How agents remember
Memory fundamentally shapes the identity of an agent. It determines whether the system operates as a transient calculator, a collaborative colleague, or a permanent keeper of record. In melchizedek, this identity is defined by a single line of YAML through the memory_system parameter, offering three distinct tiers of retention.
internal-only represents intentional transience. State lives solely within the active process and expires the moment it concludes. This setting is perfect for test environments, batch jobs, and isolated pipelines where historical context would introduce contamination rather than wisdom.
session-only persists the immediate conversation. Every interaction writes securely to Postgres, allowing a system restart to seamlessly resume mid-thought. A crucial structural detail protects this process: session rows are keyed by a composite of application, user, and session. This ensures that parallel subagents working under a global session remain perfectly isolated, preventing the corrupted context that often unravels multi-agent systems.

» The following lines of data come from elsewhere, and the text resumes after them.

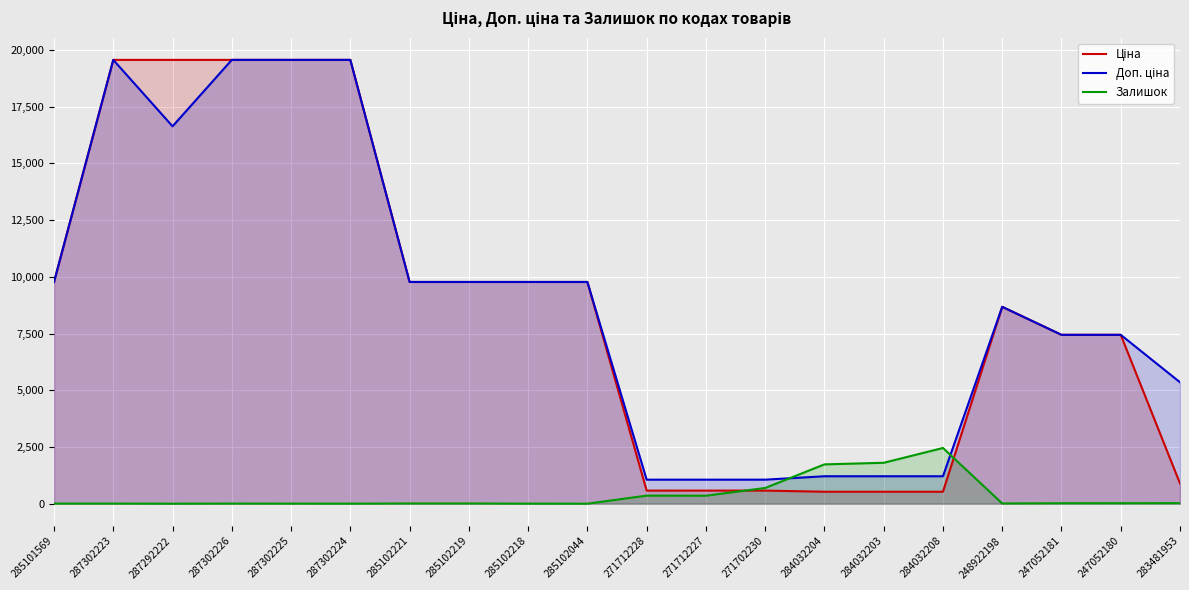

Reading right to left, transcribe all the data shown in this chart.

Ціна: 892.2	7444.6	7444.6	8679.5	528.2	528.2	528.2	578.1	578.1	578.1	9775.5	9775.5	9775.5	9775.5	19564.9	19564.9	19564.9	19564.9	19564.9	9775.5
Доп. ціна: 5353.1	7444.6	7444.6	8679.5	1210.7	1210.7	1210.7	1060.0	1060.0	1060.0	9775.5	9775.5	9775.5	9775.5	19564.9	19564.9	19564.9	16636.8	19564.9	9775.5
Залишок: 24.0	21.0	20.0	11.0	2457.0	1804.0	1734.0	694.0	353.0	357.0	1.0	3.0	11.0	11.0	3.0	5.0	7.0	1.0	7.0	7.0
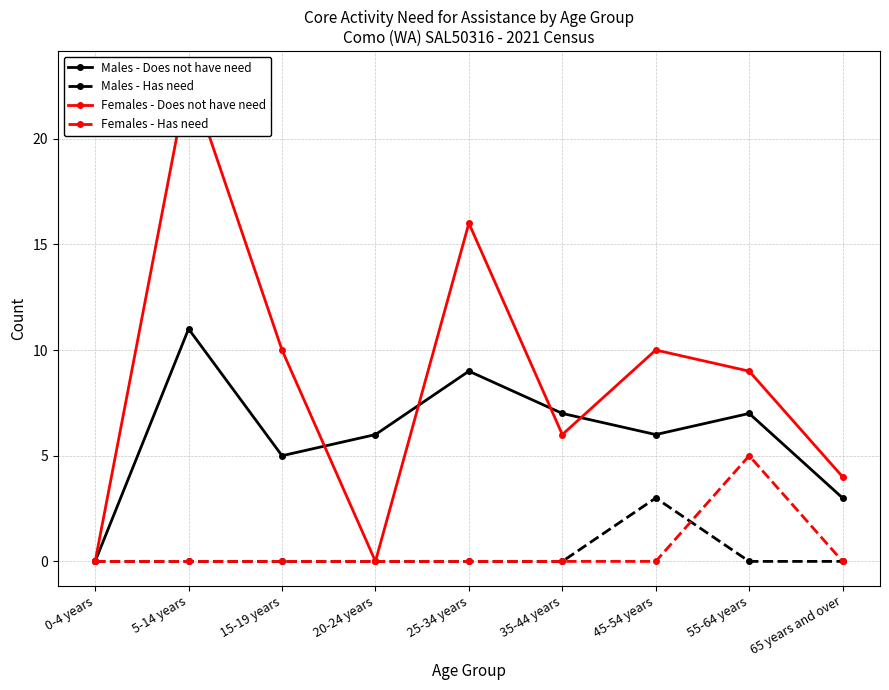

Reading right to left, what are all the values shown in this chart?

Males - Does not have need: 65 years and over=3	55-64 years=7	45-54 years=6	35-44 years=7	25-34 years=9	20-24 years=6	15-19 years=5	5-14 years=11	0-4 years=0
Males - Has need: 65 years and over=0	55-64 years=0	45-54 years=3	35-44 years=0	25-34 years=0	20-24 years=0	15-19 years=0	5-14 years=0	0-4 years=0
Females - Does not have need: 65 years and over=4	55-64 years=9	45-54 years=10	35-44 years=6	25-34 years=16	20-24 years=0	15-19 years=10	5-14 years=23	0-4 years=0
Females - Has need: 65 years and over=0	55-64 years=5	45-54 years=0	35-44 years=0	25-34 years=0	20-24 years=0	15-19 years=0	5-14 years=0	0-4 years=0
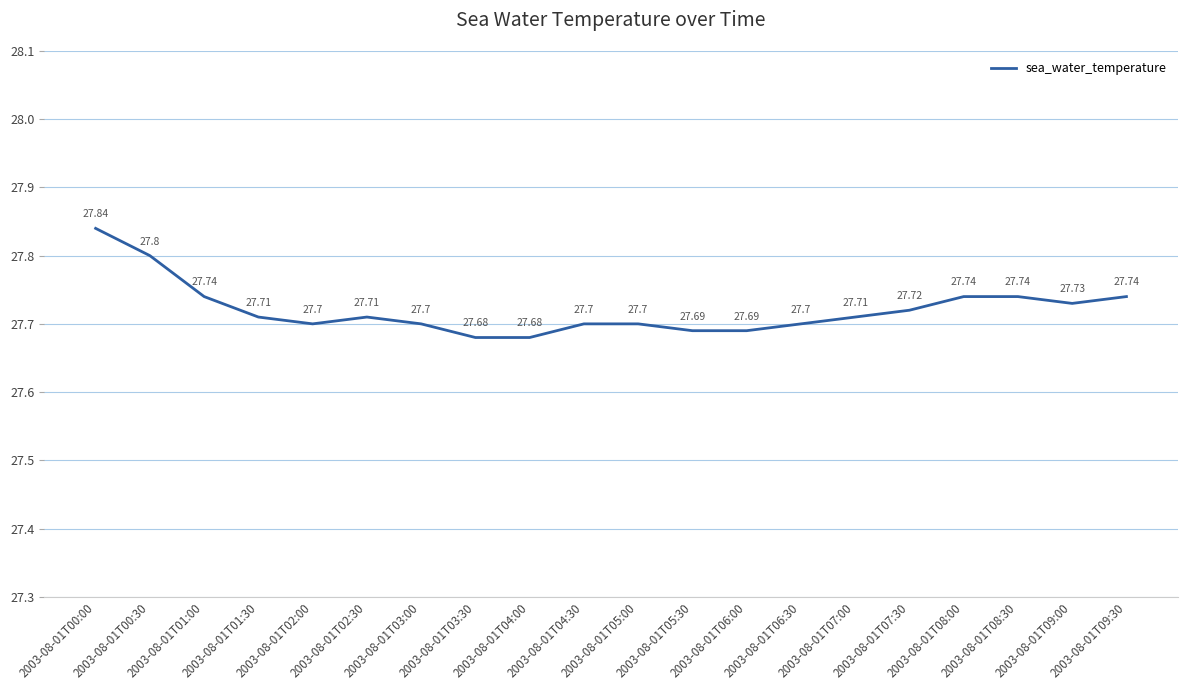

Reading right to left, extract all data points from this chart.

2003-08-01T09:30=27.7	2003-08-01T09:00=27.7	2003-08-01T08:30=27.7	2003-08-01T08:00=27.7	2003-08-01T07:30=27.7	2003-08-01T07:00=27.7	2003-08-01T06:30=27.7	2003-08-01T06:00=27.7	2003-08-01T05:30=27.7	2003-08-01T05:00=27.7	2003-08-01T04:30=27.7	2003-08-01T04:00=27.7	2003-08-01T03:30=27.7	2003-08-01T03:00=27.7	2003-08-01T02:30=27.7	2003-08-01T02:00=27.7	2003-08-01T01:30=27.7	2003-08-01T01:00=27.7	2003-08-01T00:30=27.8	2003-08-01T00:00=27.8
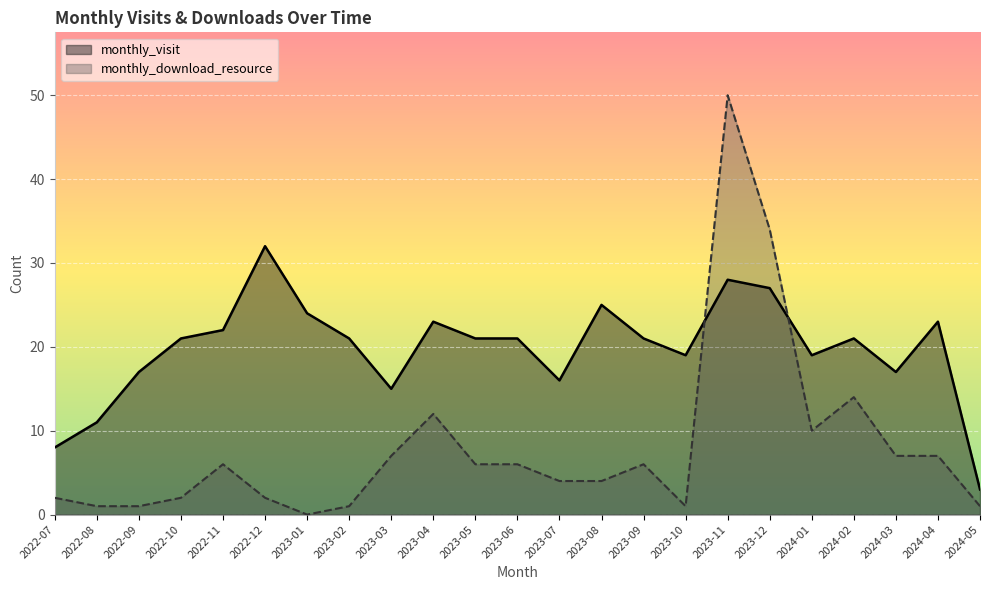

At which label is monthly_download_resource closest to 25?

2023-12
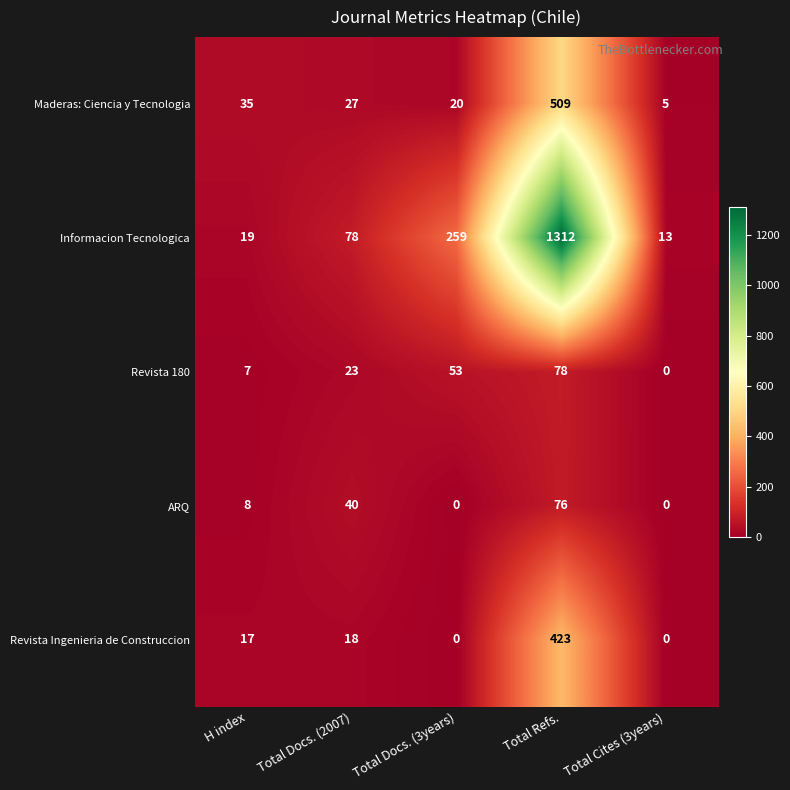

Which series changed the most between Total Docs. (2007) and Total Docs. (3years)?

Informacion Tecnologica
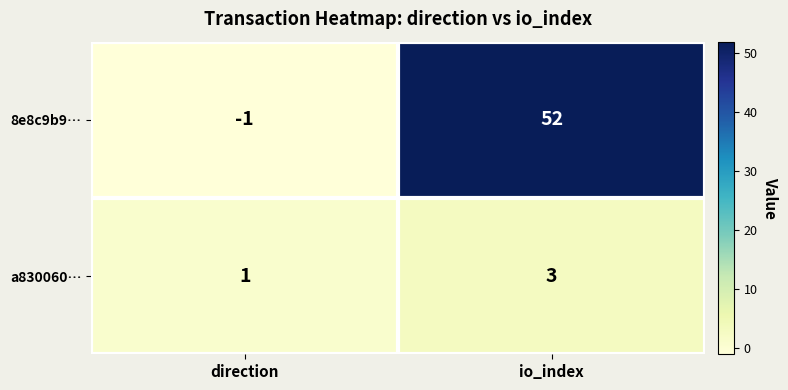

At direction, list the series in order from smallest to largest.

8e8c9b9…, a830060…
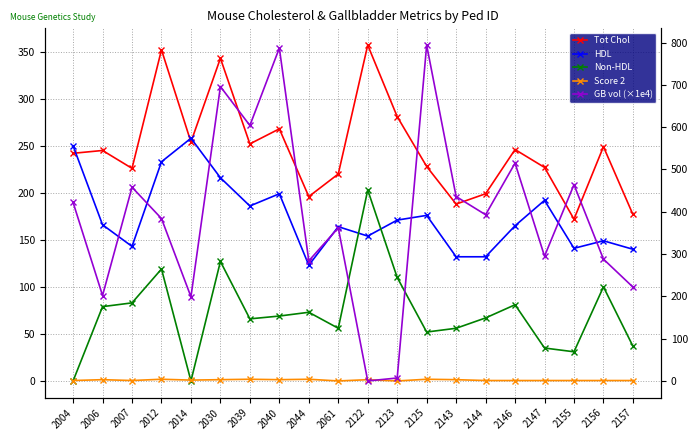

What value does the Tot Chol series have at 2006?

245.0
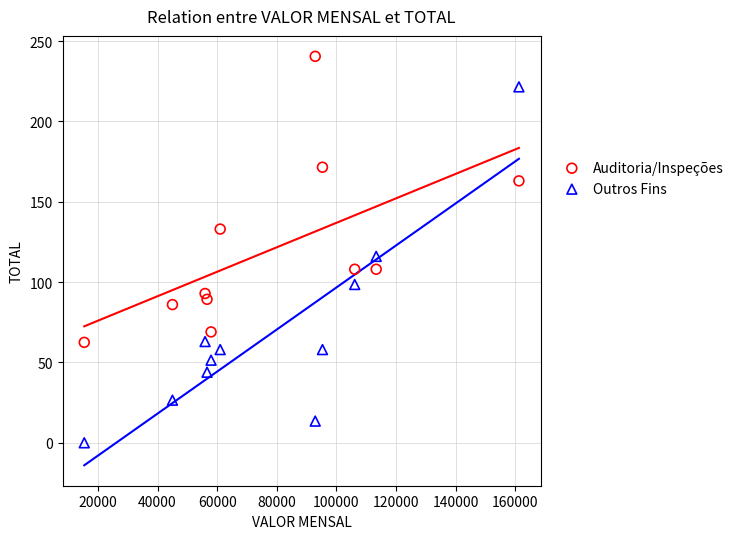

Across all data points, what is the range of X values (max minus min)?

145769.6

long-term allows memory to accumulate into true identity. When a session concludes, a model reads the transcript and distills it into structured records. Each record carries a tag such as [FACT], [PREFERENCE], or [CORRECTION], along with the date it is about, the source who asserted it, its exact values with units, its active or historical status, and the index keys it is filed under. These records are embedded as 768-dimension vectors and written to a pgvector table, scoped securely to that specific application and user, where the parsed fields live beside the vector as queryable columns.
recall operates as a search problem
Retrieval directly mirrors the storage process. When a new query arrives, it undergoes identical embedding, and a cosine-similarity search identifies the nearest relevant records. The structured fields then sharpen the ranking: a record gains standing when the query names one of its index keys or the month it is dated to, and an active record outranks one that a later correction has retired. These records merge into the agent’s context before it forms a response. The agent bypasses absolute chronological recall in favor of associative relevance. The past emerges strictly when it aligns with the present context.
The record also evolves. When a user corrects an earlier fact, the correction names the outdated claim, and the store retires the old record: marked superseded, linked to its replacement, preserved as history. A retired record that resurfaces in a search arrives clearly labeled, so an old value can never wear the authority of the current one.
Observe the complete lifecycle as a fact is shared, distilled, and subsequently recalled:
This architecture demands intentional design choices. The distillation process inherently filters information, meaning discarded details are permanently lost. Furthermore, the embedding dimension creates a strict dependency; altering the embedding model requires rebuilding the entire memory store. Finally, retrieved facts provide context rather than absolute truth, meaning a memory recorded incorrectly will persist incorrectly.
Memory acts as the definitive bridge between a utilitarian tool and a genuine relationship. It creates the distinction between a simple search interface and a patient advocate capable of recalling vital lab results at the precise moment they are needed. Cultivating an agent that remembers a person requires deep responsibility, as it holds a fragile piece of their human experience.